The Wuhan virus or better known as the Coronavirus is rising it’s head once again in Maharashtra, Punjab, Jammu and Kashmir and Madhya Pradesh, which has set the alarm bells ringing. With Maharashtra Chief Minister Uddhav Thackeray warning that “a second wave is knocking on the door”. People have been asked to observe precautions or be ready for another lockdown starting March 1. Referring to the rise in cases in the state, including Mumbai and Pune, Thackeray said, “The second wave has not yet come but it is knocking on our door. We will get to know in the next two weeks whether the second wave has come.” The rise in the number of cases in Kerala, Maharashtra, Punjab, Chhattisgarh and Madhya Pradesh comes in the backdrop of five persons, who returned recently to India, being detected with the infectious Covid-19 variants found in South Africa and Brazil.

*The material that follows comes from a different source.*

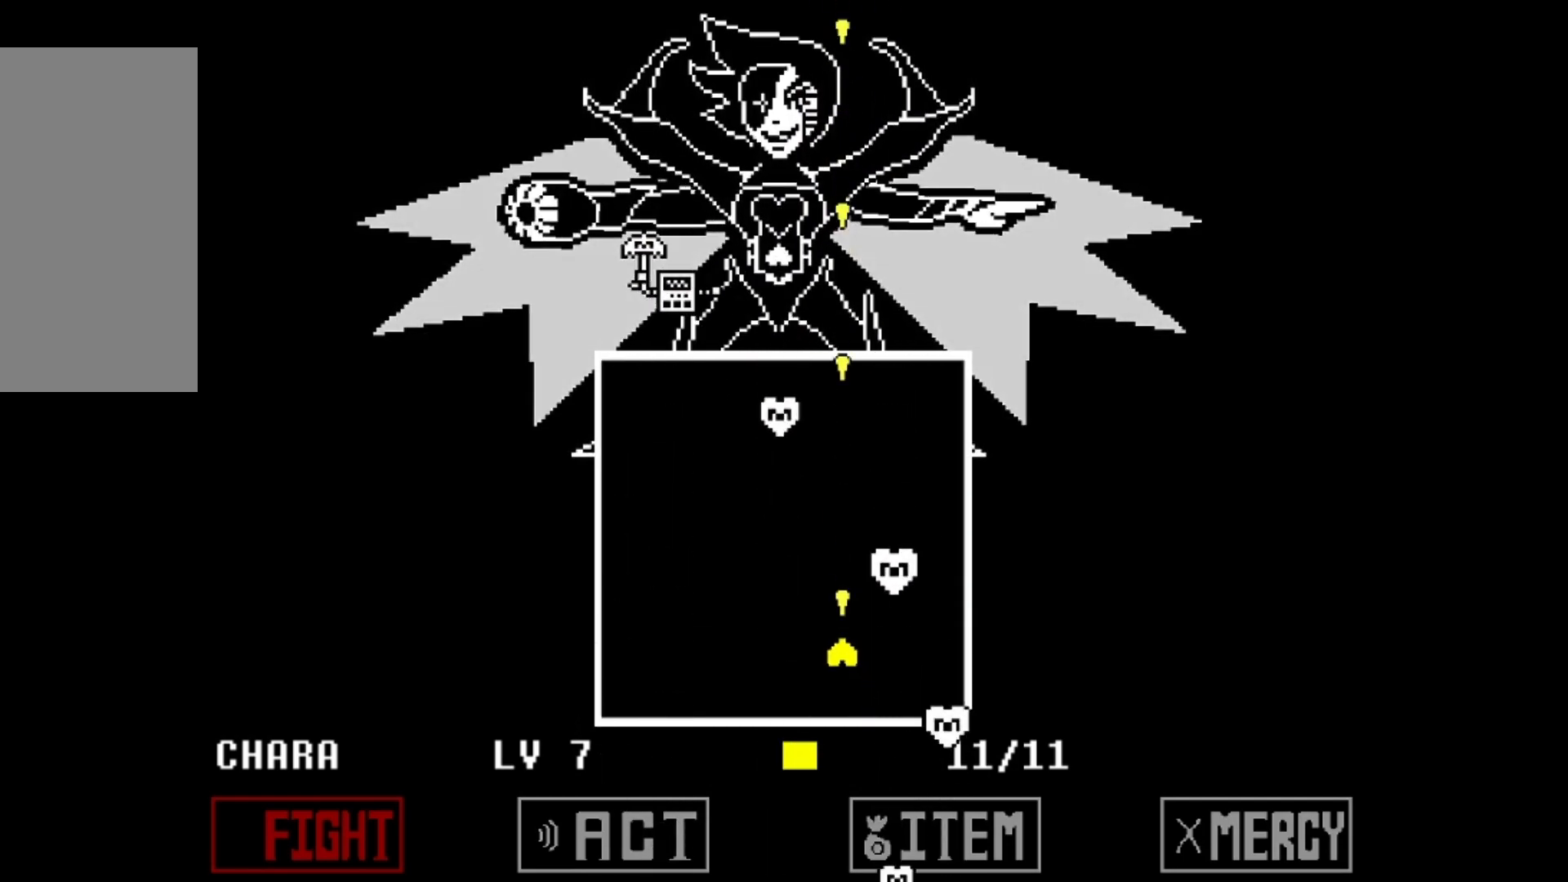
{"keys": ["z"], "events": [[33, "z", "down"], [167, "z", "up"], [267, "z", "down"], [367, "z", "up"], [433, "z", "down"]]}
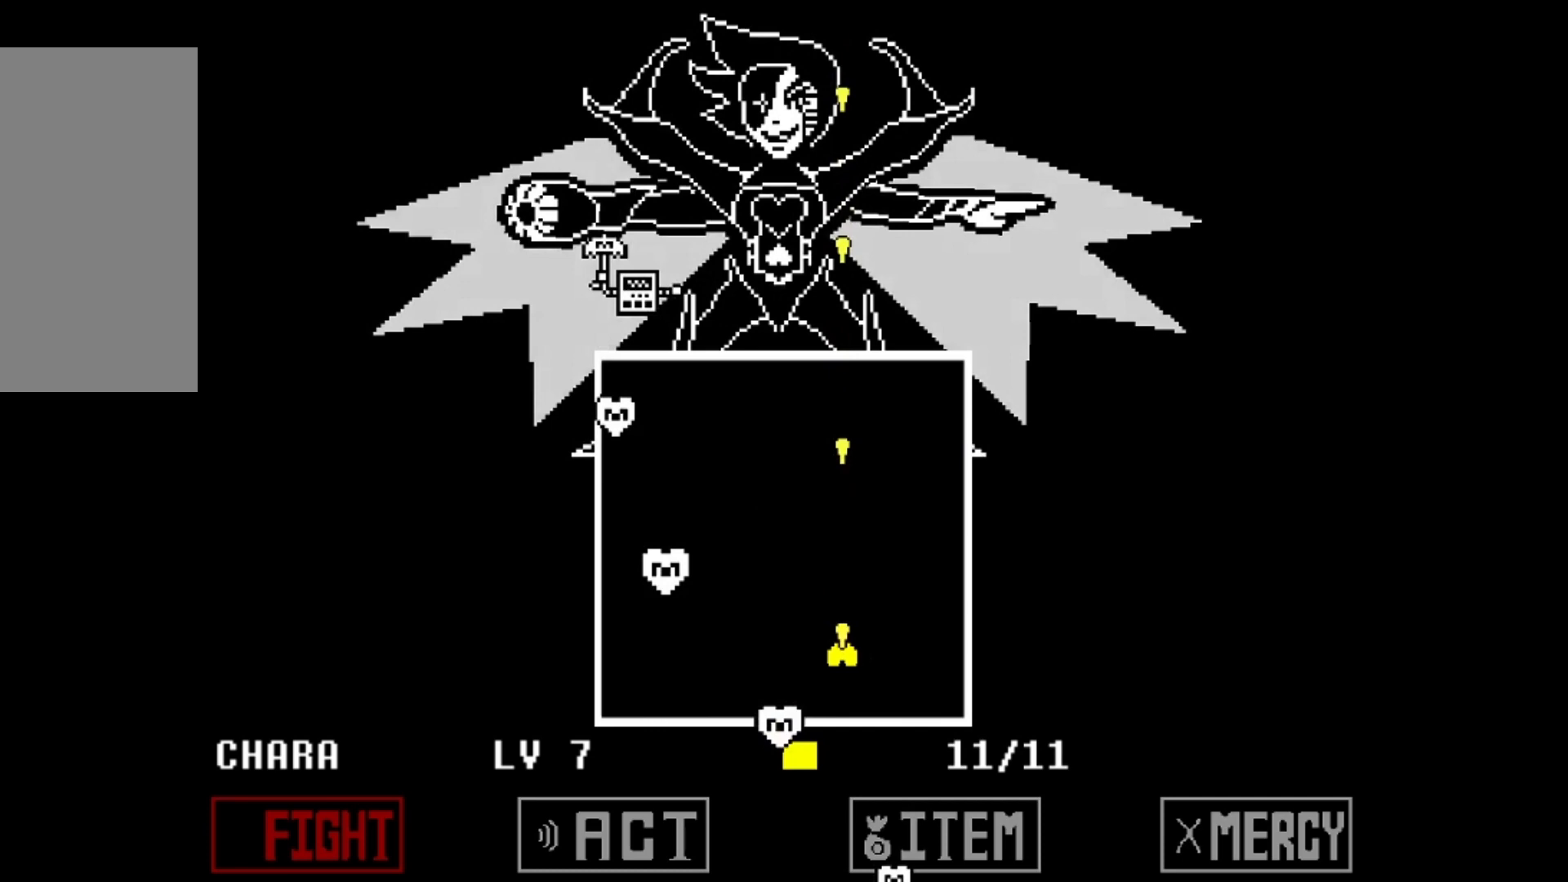
{"keys": ["z"], "events": [[33, "z", "up"], [133, "z", "down"], [233, "z", "up"], [267, "z", "down"], [400, "z", "up"], [500, "z", "down"]]}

The rapid rise in cases in Maharashtra now shows that there could still be a fairly large proportion of population that is uninfected, and thus vulnerable to getting infected. The number of cases in Maharashtra had fallen below 2,500 a day by the first week of February, before beginning to rise again. For the last three days, the state has reported more than 6,000 cases. On February 21, it was close to 7,000. Such high numbers were last seen in October. Maharashtra has re-imposed strict restrictions in five of its districts — Amravati, Akola, Yavatmal, Buldana and Washim — with a “partial lockdown” in two of them. The Maharashtra government had said that one sample in Amaravati was detected with the E484K mutation that has been found in the fast spreading South African, UK and Brazilian variants.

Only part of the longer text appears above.